Copy every line of the entries that includes the word "Willem".
• • • • • • •
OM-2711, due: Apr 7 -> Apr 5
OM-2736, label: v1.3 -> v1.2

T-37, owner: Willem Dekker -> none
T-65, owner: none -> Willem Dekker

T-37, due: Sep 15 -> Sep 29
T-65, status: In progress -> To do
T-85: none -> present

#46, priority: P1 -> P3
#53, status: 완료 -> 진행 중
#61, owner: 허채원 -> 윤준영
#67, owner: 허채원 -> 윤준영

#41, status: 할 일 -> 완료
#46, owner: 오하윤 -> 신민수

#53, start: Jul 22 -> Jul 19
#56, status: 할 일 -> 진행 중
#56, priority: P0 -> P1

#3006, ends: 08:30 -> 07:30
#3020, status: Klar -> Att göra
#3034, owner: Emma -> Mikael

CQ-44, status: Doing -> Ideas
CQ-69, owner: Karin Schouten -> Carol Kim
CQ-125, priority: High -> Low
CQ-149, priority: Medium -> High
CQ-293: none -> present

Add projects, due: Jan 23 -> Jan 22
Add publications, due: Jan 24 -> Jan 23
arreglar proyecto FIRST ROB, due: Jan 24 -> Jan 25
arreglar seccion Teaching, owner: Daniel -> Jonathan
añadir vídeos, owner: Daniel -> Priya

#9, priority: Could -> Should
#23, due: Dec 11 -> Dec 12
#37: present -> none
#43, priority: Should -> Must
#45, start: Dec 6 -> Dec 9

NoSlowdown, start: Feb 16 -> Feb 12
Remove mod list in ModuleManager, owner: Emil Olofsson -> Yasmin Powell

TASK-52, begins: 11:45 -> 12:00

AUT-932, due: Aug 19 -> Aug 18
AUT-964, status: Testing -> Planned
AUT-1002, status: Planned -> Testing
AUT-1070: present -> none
• • • • • • •
RESULT OF THE TASK>
T-37, owner: Willem Dekker -> none
T-65, owner: none -> Willem Dekker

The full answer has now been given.